Chose certaine, si je me donnais la peine de traduire des textes qui me paraissent importants dans l’espoir de collecter des “Like” ici ou sur facebook, il y a longtemps que j’aurais cessé de le faire. Pas que je sois contre des témoignages d’appréciation, mais, heureusement, là n’est pas ma motivation. En fait, même si ces textes ne sont lus que par une seule personne, et sans commentaire aucun, c’est déjà bien. Et s’ils ne sont lus par personne, l’exercice de le traduire m’est utile en lui-même. Il n’y a rien de tel que la traduction pour approfondir sa propre compréhension d’une situation complexe et pour rester humble devant la place qu’on occupe dans tout ce bordel. (“Humble” n’étant pas un synonyme pour “impuissant”, j’en suis assez convaincue.)

*

I’m re-reading Apeirogon*, alternating between the French translation and the English original. Yesterday, I had just read the article on The Jerusalem Post on the frightful work entrusted to the forensic doctors examining the piles of charred flesh found in Southern Israel. The article is here for those who wish to read it. Humans contain abysses. Denying it is useless, words even lose their power, reason why so many survivors don’t even attempt to describe what they saw or lived through.

I absorb what I have just read. Then I go back to Apeirogon. To the moment, in 1987, when the high wire aerialist Philippe Petit crossed the valley of Hinnom in Jerusalem on his wire. And I read there that this valley, better known under the name of Gehenna, was a place, in biblical times, where ceremonies were held to honor the god of fire, Moloch. Babies were tied to stakes and roasted alive. What the forensic experts are discovering at the moment is akin to this same kind of behaviour. One has no other choice than to conclude that humans shelter within themselves deep caverns in which live on ancestral valleys of Hinnom.

And because these are zones in which I do not care to tarry (they always exert their fascination, there’s no point in denying it because, if they didn’t, how could we explain their survival?), I turn to another passage in Apeirogon.

Where I find the answer to a question that has always fascinated me, even as a child, when I saw streams of wild geese honking their way through the sky, in the spring and in the fall: why were they flying in a V formation?

So, here: “While in flight, birds position themselves in order to gain lift from the bird in front.
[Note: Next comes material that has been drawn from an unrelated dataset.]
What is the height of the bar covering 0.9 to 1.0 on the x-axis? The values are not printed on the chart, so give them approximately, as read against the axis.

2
As it flies, the leading bird pushes down the air with its wings. The air is then squeezed around the outer edge of the wings so that, at the tip of the wing, the air moves and an upwash is created.
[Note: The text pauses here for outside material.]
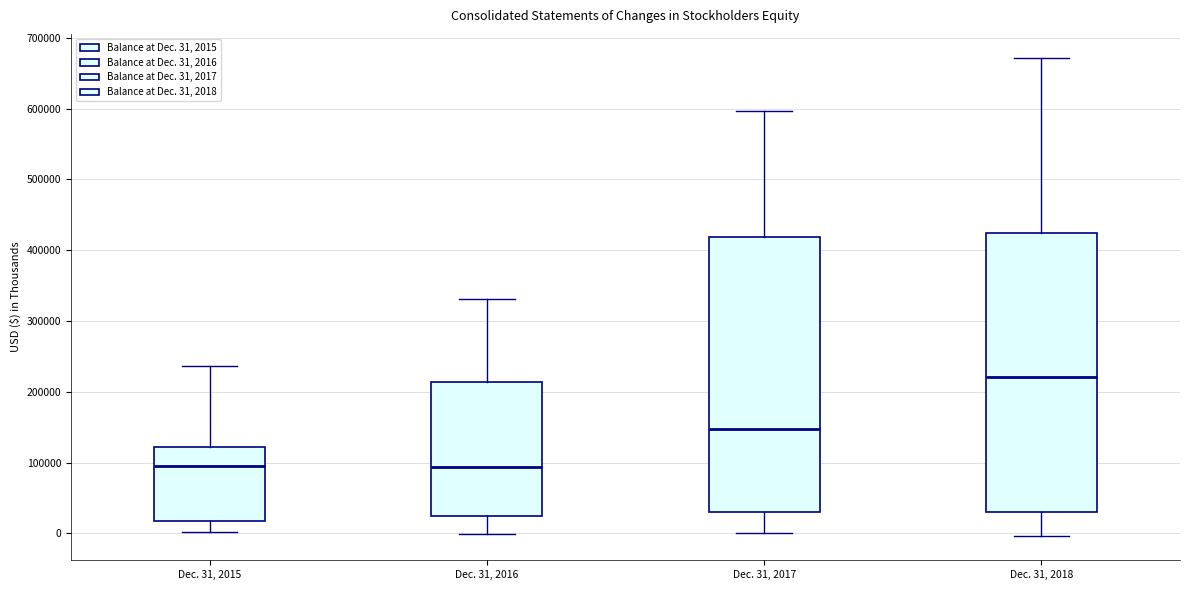

Where does the lower whisker of the box for Dec. 31, 2018 end on the y-axis? The values are not printed on the chart, so give them approximately, as read against the axis.

0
By flying at the wing tip of the bird in front, the follower rides the upwash and preserves energy. The birds time their wingbeats carefully, resulting sometimes in a V-shape, or a J, or an inversion of one or the other.
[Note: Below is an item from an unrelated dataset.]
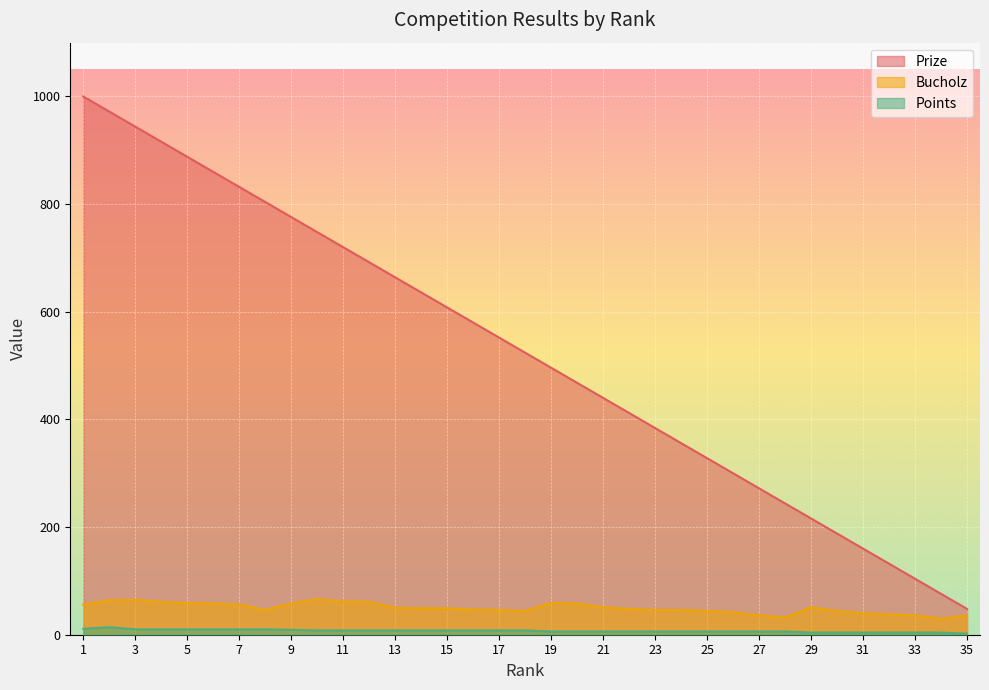

How many lines are shown in the chart?

3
In storms and crosswinds the birds adapt and create new shapes – power curves and S-formations and even figures of eight.”

“In storms and crosswinds…”

Apeirogon, the aptly named geometrical figure for a polygone with an infinite number of sides.

*

One thing is for sure, if I went to the trouble of translating documents that seem important to me in the hope of collecting “Likes” here or on facebook, I would have stopped doing so a long time ago. Not that I’m against signs of appreciation, but luckily, that is not what motivates me. In fact, even it those documents are read by only one person, and that person leaves no comment whatsoever, that’s already good. And if they are not read by anyone, the excercise of translating them is useful in itself. There is nothing that compares to translating to deepen one’s own understanding of a complex situation and to stay humble when it comes to one’s own place in the apparent jumble. (“Humble” not being a synonym for “Powerless”, I’m quite convinced of that).

*Colum McCann, Apeirogon, Bloomsbury Publishing, 2020.